▸ Your objective:
From the entries below, copy exactly the lines from the one that contains "SSHD (GB) | NA | * |" through the one that contains "Wireless Connectivity | Yes | * |", both included, and only those.

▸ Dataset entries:
------------------------------------

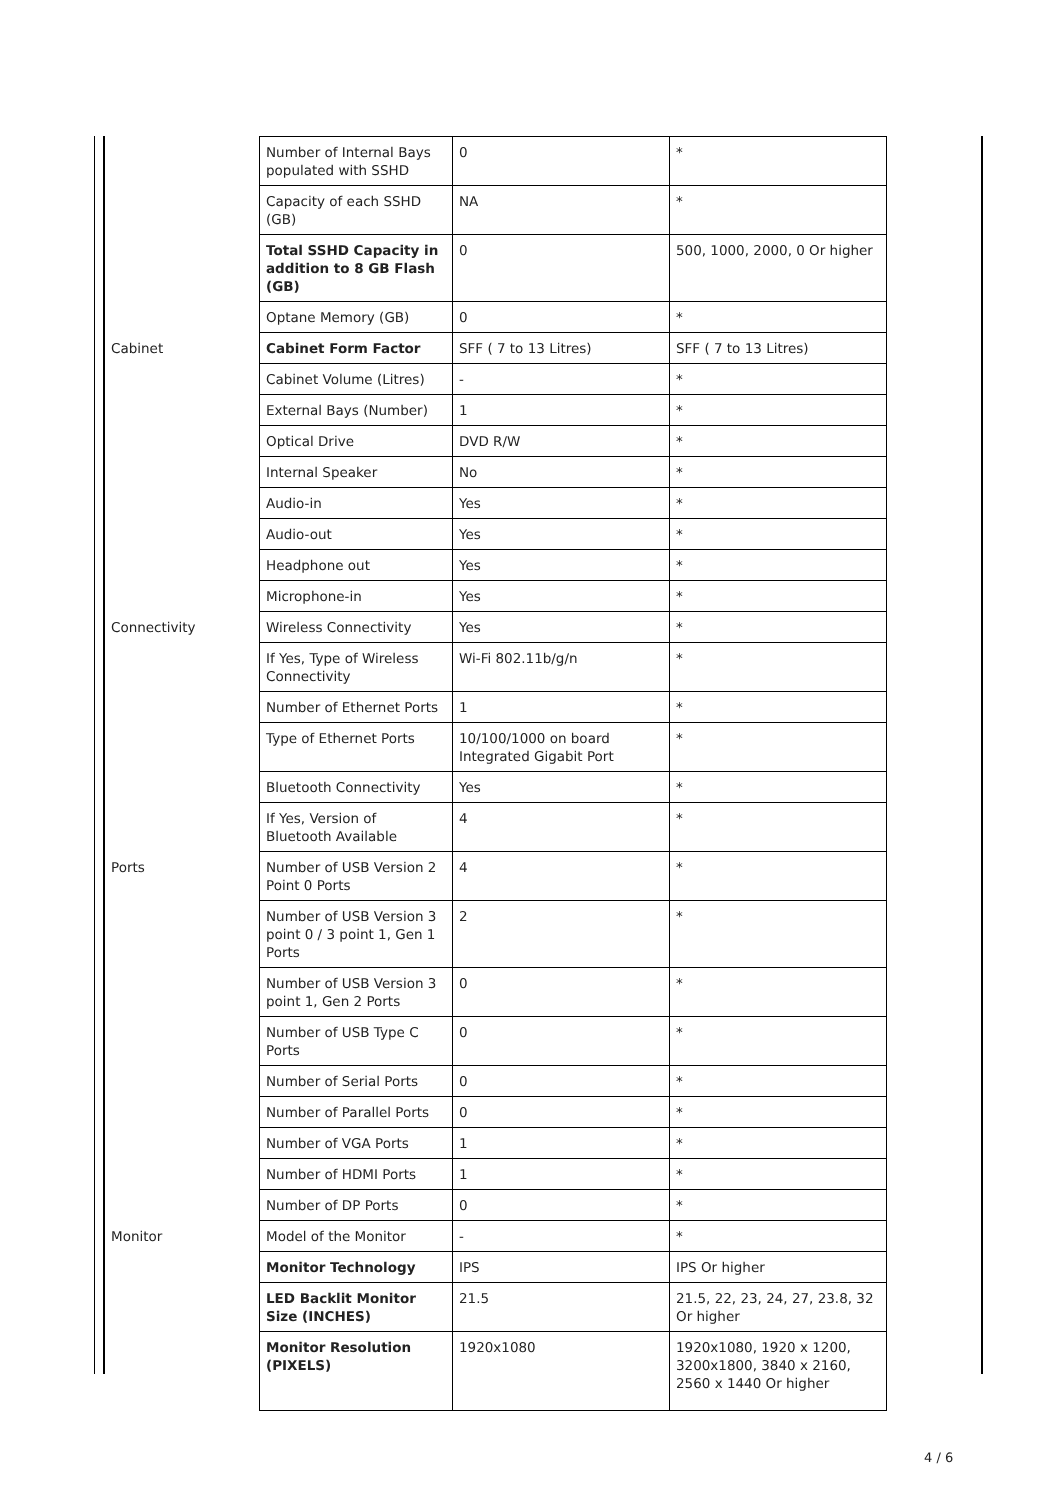| | Number of Internal Bays populated with SSHD | 0 | * |
| | Capacity of each SSHD (GB) | NA | * |
| | Total SSHD Capacity in addition to 8 GB Flash (GB) | 0 | 500, 1000, 2000, 0 Or higher |
| | Optane Memory (GB) | 0 | * |
| Cabinet | Cabinet Form Factor | SFF ( 7 to 13 Litres) | SFF ( 7 to 13 Litres) |
| | Cabinet Volume (Litres) | - | * |
| | External Bays (Number) | 1 | * |
| | Optical Drive | DVD R/W | * |
| | Internal Speaker | No | * |
| | Audio-in | Yes | * |
| | Audio-out | Yes | * |
| | Headphone out | Yes | * |
| | Microphone-in | Yes | * |
| Connectivity | Wireless Connectivity | Yes | * |
| | If Yes, Type of Wireless Connectivity | Wi-Fi 802.11b/g/n | * |
| | Number of Ethernet Ports | 1 | * |
| | Type of Ethernet Ports | 10/100/1000 on board Integrated Gigabit Port | * |
| | Bluetooth Connectivity | Yes | * |
| | If Yes, Version of Bluetooth Available | 4 | * |
| Ports | Number of USB Version 2 Point 0 Ports | 4 | * |
| | Number of USB Version 3 point 0 / 3 point 1, Gen 1 Ports | 2 | * |
| | Number of USB Version 3 point 1, Gen 2 Ports | 0 | * |
| | Number of USB Type C Ports | 0 | * |
| | Number of Serial Ports | 0 | * |
| | Number of Parallel Ports | 0 | * |
| | Number of VGA Ports | 1 | * |
| | Number of HDMI Ports | 1 | * |
| | Number of DP Ports | 0 | * |
| Monitor | Model of the Monitor | - | * |
| | Monitor Technology | IPS | IPS Or higher |
| | LED Backlit Monitor Size (INCHES) | 21.5 | 21.5, 22, 23, 24, 27, 23.8, 32 Or higher |
| | Monitor Resolution (PIXELS) | 1920x1080 | 1920x1080, 1920 x 1200, 3200x1800, 3840 x 2160, 2560 x 1440 Or higher |
4 / 6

------------------------------------

▸ Reply to the task:
| | Capacity of each SSHD (GB) | NA | * |
| | Total SSHD Capacity in addition to 8 GB Flash (GB) | 0 | 500, 1000, 2000, 0 Or higher |
| | Optane Memory (GB) | 0 | * |
| Cabinet | Cabinet Form Factor | SFF ( 7 to 13 Litres) | SFF ( 7 to 13 Litres) |
| | Cabinet Volume (Litres) | - | * |
| | External Bays (Number) | 1 | * |
| | Optical Drive | DVD R/W | * |
| | Internal Speaker | No | * |
| | Audio-in | Yes | * |
| | Audio-out | Yes | * |
| | Headphone out | Yes | * |
| | Microphone-in | Yes | * |
| Connectivity | Wireless Connectivity | Yes | * |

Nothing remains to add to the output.